Ms. Malka took roughly 2,000 photographs on film and captured video footage with a Super 8 camera. A finite amount of film each day forced her to be more patient, precise and deliberate. “I had to slow down and really think about the intention behind these photographs,” she said.
“There’s a preciousness to film that you don’t have with digital,” she added.
In addition to capturing compelling people and communal frivolity, Ms. Malka prioritized photographs of the setting itself: the colorful landscape, the condemned building, and elements like a chain-link fence that separates the beach from an adjoining neighborhood. (On one occasion, she rented a kayak to take photos from the water.)
Although the city has expressed interest in remaking the newly vacant space into something that will serve the community that has thrived there for decades, exact plans remain unclear. For now, the lot is designated to house lifeguard facilities and, likely, a parking lot.

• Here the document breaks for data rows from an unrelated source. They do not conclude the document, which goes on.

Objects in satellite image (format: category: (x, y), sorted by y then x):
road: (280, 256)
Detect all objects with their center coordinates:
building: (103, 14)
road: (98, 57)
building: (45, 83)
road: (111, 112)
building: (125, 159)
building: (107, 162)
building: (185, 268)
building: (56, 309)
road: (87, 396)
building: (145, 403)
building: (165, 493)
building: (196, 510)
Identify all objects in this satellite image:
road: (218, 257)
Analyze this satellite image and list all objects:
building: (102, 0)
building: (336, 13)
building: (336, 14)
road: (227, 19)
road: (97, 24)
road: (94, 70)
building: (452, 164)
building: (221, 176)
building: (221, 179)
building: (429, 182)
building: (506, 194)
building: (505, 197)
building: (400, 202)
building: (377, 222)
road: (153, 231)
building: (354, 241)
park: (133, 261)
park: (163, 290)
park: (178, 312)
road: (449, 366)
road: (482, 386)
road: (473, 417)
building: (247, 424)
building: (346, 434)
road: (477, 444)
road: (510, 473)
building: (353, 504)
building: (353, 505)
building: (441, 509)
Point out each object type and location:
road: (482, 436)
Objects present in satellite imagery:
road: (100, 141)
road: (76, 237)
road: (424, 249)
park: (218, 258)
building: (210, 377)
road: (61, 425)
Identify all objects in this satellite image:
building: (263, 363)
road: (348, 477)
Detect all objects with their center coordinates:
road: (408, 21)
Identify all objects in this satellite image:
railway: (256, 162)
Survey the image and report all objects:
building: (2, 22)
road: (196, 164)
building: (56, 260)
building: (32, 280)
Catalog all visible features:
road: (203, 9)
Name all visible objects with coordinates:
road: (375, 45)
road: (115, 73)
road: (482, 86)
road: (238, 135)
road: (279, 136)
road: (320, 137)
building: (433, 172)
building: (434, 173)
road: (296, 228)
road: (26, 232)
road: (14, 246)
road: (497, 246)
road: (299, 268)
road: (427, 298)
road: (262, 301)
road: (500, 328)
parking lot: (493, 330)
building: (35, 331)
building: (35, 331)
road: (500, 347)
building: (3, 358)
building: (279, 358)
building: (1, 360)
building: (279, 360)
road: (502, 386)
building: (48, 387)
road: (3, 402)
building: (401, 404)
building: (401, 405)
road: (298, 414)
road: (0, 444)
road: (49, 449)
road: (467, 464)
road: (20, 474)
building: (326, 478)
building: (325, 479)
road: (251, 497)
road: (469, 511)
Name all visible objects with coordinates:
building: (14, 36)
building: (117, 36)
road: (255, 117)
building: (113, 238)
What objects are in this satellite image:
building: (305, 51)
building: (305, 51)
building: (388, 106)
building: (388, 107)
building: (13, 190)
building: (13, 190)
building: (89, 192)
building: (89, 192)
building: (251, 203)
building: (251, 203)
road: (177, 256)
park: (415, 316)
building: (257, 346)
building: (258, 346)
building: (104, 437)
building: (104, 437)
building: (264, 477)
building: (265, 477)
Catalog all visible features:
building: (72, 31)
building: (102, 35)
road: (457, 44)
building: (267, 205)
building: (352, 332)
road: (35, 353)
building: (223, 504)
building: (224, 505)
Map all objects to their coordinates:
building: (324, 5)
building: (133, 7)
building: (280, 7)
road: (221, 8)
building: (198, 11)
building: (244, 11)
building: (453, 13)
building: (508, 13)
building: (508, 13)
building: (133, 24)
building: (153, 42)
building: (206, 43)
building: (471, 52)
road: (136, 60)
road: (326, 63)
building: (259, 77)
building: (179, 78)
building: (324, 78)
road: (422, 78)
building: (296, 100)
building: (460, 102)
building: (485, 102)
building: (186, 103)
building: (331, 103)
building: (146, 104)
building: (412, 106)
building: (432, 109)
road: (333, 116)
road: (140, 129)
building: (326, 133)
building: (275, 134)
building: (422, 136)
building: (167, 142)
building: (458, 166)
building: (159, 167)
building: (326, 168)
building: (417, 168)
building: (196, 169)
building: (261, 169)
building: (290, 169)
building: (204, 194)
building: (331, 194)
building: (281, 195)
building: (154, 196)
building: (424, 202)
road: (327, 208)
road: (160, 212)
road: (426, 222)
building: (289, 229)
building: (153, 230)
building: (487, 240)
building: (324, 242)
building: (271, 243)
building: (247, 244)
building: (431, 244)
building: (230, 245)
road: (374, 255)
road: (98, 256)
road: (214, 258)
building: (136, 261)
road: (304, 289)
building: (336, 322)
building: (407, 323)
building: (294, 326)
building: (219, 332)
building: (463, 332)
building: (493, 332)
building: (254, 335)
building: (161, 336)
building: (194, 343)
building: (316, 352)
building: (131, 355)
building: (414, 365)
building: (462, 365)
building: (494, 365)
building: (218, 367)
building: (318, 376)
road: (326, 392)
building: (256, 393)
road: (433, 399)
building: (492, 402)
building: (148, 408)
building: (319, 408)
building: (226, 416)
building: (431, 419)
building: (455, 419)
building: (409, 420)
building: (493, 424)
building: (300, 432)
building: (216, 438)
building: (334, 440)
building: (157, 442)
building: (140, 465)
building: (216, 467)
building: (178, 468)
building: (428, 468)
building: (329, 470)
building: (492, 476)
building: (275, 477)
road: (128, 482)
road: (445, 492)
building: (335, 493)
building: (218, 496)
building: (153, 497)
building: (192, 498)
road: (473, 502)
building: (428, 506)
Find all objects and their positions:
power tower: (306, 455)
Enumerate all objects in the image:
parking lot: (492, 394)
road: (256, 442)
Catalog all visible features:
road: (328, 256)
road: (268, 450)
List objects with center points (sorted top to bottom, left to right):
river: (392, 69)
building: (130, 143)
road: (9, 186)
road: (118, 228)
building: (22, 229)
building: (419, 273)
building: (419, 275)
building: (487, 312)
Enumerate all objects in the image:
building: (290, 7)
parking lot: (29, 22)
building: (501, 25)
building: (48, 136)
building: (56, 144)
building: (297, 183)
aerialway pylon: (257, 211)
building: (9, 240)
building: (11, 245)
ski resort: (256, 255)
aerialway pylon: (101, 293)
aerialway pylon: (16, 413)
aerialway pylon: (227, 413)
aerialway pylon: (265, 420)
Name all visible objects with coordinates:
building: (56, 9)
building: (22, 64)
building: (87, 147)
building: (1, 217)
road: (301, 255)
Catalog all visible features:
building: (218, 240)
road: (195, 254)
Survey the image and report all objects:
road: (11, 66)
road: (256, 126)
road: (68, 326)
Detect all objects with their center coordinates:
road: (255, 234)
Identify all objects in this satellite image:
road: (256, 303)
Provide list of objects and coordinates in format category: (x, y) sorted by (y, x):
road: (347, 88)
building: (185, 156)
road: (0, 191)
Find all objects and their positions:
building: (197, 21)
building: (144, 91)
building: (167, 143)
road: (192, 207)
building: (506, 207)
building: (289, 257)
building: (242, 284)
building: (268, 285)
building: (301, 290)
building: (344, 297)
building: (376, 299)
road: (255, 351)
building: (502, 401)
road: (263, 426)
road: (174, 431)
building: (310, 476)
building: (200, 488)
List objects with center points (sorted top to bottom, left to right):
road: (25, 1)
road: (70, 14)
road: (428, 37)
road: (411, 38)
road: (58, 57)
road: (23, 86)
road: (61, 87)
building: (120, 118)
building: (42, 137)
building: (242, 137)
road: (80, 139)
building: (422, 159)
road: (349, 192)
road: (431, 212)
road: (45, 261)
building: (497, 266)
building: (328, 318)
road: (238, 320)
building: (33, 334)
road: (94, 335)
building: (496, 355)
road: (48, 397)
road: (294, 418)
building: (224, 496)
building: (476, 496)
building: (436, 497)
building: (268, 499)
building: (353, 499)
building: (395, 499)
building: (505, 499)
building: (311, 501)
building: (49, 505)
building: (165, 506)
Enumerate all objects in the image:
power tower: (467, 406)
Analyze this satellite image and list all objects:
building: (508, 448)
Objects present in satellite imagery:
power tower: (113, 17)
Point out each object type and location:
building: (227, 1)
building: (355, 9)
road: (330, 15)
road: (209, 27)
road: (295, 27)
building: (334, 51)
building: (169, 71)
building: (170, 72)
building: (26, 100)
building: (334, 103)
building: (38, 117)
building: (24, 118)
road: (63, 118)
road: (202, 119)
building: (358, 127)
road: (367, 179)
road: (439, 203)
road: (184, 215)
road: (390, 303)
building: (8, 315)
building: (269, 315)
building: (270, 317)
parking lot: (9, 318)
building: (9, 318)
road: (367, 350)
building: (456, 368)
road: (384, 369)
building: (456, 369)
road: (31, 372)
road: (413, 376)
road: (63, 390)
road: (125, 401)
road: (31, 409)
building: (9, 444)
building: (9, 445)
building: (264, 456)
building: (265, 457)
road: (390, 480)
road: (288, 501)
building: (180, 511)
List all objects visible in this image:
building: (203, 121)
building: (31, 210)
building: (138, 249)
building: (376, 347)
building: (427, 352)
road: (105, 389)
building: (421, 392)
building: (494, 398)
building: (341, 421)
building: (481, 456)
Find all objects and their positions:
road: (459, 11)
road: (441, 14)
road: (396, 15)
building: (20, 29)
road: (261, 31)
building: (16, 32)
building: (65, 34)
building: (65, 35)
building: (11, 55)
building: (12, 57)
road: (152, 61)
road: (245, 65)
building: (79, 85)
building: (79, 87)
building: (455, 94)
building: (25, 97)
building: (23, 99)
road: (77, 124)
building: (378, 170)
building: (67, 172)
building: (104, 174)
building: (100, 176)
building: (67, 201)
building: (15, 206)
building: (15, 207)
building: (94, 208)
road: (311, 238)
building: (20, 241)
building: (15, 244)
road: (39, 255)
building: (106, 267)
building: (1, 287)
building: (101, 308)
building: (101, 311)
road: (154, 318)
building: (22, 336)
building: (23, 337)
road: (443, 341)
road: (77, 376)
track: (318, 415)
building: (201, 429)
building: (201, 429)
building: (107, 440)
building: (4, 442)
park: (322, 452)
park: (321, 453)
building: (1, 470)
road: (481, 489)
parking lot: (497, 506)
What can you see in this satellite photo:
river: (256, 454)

“It’s a tale that resonates on a much broader basis,” Mr. Furticella said of the project. “It’s the way that public spaces evolve over time. Communities are constantly being impacted by forces that are greater than them.”
Many of the people Ms. Malka spoke with said that, despite the uncertainty, they were optimistic that the spirit of the beach would remain intact and that it would continue to exist as a place of freedom and safety.
“Queer people will always find a way to keep a space that is sacred to them,” Ms. Malka said. “I think this will live on as the gay beach of New York for a very, very, very long time.”